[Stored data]
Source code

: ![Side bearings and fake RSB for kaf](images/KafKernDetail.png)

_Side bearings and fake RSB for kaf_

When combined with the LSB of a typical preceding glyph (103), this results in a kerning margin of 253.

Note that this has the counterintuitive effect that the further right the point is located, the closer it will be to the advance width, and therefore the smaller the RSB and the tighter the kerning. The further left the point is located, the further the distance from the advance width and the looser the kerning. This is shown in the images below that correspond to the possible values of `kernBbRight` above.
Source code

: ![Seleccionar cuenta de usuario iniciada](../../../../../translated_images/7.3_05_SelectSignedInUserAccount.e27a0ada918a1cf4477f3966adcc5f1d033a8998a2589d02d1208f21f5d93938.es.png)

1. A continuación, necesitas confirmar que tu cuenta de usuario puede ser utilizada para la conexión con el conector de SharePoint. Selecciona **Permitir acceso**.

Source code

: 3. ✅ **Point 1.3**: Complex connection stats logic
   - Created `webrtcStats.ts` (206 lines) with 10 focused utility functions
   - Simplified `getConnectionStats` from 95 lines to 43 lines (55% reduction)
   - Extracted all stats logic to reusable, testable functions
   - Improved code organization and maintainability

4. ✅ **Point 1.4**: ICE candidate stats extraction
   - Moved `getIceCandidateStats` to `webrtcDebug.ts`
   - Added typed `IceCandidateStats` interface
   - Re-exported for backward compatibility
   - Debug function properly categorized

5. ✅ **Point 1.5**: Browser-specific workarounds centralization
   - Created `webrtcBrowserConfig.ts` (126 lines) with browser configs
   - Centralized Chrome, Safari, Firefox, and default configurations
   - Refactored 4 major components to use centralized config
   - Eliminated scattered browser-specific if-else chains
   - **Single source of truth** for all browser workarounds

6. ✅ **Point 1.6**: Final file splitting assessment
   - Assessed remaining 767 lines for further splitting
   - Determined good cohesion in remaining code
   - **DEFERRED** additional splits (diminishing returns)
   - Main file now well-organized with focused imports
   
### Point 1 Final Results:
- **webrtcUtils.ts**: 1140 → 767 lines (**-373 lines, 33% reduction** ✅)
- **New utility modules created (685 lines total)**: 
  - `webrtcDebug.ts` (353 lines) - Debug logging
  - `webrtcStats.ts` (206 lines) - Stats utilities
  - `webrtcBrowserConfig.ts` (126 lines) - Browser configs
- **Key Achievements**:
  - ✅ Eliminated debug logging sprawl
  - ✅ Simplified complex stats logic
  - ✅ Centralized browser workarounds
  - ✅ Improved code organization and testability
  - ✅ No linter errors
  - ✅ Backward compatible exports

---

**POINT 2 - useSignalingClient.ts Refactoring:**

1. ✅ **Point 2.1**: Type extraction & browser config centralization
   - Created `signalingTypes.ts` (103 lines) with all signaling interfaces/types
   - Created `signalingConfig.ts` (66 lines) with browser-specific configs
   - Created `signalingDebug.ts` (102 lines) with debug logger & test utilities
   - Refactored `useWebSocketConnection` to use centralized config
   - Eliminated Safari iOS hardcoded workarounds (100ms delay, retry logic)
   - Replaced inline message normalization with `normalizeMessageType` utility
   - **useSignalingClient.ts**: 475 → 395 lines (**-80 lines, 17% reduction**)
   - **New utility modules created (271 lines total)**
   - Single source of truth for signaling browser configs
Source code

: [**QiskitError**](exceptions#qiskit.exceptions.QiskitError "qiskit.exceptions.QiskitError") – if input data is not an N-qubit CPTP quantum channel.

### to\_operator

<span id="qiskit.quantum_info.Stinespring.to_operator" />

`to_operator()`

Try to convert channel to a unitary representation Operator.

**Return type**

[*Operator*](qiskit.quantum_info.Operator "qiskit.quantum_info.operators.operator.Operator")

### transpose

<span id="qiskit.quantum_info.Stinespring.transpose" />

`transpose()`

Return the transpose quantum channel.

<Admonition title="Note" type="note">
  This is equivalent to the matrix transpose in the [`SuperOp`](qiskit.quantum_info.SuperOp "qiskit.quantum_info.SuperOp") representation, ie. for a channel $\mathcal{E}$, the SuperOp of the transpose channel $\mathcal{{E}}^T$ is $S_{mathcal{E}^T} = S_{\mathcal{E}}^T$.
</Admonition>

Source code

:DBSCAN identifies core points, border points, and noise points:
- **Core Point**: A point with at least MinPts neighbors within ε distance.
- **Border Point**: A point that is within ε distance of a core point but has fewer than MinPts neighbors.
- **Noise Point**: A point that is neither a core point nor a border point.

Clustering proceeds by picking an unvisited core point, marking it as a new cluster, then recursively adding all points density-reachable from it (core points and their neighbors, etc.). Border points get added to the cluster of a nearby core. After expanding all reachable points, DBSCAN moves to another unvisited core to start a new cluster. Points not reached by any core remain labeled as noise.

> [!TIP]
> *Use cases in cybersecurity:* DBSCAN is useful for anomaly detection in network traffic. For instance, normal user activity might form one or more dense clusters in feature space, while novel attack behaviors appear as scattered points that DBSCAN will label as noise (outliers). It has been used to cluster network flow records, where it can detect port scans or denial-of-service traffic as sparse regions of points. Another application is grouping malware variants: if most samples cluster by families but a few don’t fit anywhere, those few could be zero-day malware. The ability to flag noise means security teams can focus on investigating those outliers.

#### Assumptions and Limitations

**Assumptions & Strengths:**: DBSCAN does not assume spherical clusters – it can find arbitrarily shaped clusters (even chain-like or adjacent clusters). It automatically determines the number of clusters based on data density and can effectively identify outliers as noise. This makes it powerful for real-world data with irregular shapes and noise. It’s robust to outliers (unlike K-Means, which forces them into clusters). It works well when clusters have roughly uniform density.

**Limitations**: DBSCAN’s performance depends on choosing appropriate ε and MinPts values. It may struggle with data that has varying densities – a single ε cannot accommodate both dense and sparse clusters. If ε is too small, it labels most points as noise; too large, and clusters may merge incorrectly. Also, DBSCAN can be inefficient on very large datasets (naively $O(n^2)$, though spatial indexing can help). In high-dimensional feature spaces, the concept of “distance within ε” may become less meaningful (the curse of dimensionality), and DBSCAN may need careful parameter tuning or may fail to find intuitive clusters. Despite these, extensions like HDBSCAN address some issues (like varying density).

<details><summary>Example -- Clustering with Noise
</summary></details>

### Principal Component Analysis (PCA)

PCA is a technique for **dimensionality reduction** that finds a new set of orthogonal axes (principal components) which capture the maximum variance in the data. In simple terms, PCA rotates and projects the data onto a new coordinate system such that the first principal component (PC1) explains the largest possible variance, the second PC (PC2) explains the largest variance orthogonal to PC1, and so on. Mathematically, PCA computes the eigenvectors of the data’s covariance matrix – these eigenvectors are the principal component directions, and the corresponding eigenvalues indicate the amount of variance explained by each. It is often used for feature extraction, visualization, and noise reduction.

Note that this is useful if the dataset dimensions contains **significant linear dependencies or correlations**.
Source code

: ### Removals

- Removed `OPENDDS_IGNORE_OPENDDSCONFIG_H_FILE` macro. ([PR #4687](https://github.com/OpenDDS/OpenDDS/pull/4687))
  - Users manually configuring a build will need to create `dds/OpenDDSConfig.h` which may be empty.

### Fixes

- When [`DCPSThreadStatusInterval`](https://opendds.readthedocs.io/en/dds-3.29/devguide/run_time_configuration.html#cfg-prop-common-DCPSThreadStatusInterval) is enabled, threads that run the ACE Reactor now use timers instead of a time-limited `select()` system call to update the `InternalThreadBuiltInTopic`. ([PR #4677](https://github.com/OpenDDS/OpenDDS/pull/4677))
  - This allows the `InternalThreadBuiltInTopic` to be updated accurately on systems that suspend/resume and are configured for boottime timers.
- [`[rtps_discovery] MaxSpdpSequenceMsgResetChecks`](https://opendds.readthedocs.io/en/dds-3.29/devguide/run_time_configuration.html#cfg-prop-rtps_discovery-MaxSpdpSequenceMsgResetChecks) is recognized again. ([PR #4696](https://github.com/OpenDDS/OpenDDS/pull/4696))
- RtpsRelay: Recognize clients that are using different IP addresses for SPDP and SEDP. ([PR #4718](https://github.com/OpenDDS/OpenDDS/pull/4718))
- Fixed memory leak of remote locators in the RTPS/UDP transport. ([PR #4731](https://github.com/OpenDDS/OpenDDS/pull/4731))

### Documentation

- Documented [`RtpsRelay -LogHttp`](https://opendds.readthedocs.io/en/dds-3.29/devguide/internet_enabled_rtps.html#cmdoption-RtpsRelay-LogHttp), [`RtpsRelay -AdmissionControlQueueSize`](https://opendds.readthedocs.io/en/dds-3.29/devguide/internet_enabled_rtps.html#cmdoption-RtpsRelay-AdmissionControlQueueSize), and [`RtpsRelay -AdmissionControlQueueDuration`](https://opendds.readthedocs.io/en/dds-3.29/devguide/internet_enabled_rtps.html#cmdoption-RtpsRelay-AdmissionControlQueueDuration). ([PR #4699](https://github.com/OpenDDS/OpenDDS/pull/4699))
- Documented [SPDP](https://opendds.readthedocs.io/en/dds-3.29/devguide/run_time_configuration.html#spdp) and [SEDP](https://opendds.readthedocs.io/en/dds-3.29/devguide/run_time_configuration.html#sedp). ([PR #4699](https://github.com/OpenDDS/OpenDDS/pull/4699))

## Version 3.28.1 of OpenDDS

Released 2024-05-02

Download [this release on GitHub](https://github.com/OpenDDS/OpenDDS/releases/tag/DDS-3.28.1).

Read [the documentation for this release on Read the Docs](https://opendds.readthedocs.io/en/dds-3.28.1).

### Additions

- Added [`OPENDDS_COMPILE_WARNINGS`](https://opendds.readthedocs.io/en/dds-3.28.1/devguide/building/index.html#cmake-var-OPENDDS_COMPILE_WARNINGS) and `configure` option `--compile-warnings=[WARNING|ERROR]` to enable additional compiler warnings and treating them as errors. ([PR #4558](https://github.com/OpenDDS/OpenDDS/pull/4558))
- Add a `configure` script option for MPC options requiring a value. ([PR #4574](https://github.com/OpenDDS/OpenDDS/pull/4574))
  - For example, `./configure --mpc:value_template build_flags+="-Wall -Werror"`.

§ **WHAT IS BEING ASKED**
Can you copy out the lines of the material above, beginning at the line that contains "Released 2024-05-02" and ending after the line that contains "### Additions"?

§ **TASK ANSWER**
Released 2024-05-02

Download [this release on GitHub](https://github.com/OpenDDS/OpenDDS/releases/tag/DDS-3.28.1).

Read [the documentation for this release on Read the Docs](https://opendds.readthedocs.io/en/dds-3.28.1).

### Additions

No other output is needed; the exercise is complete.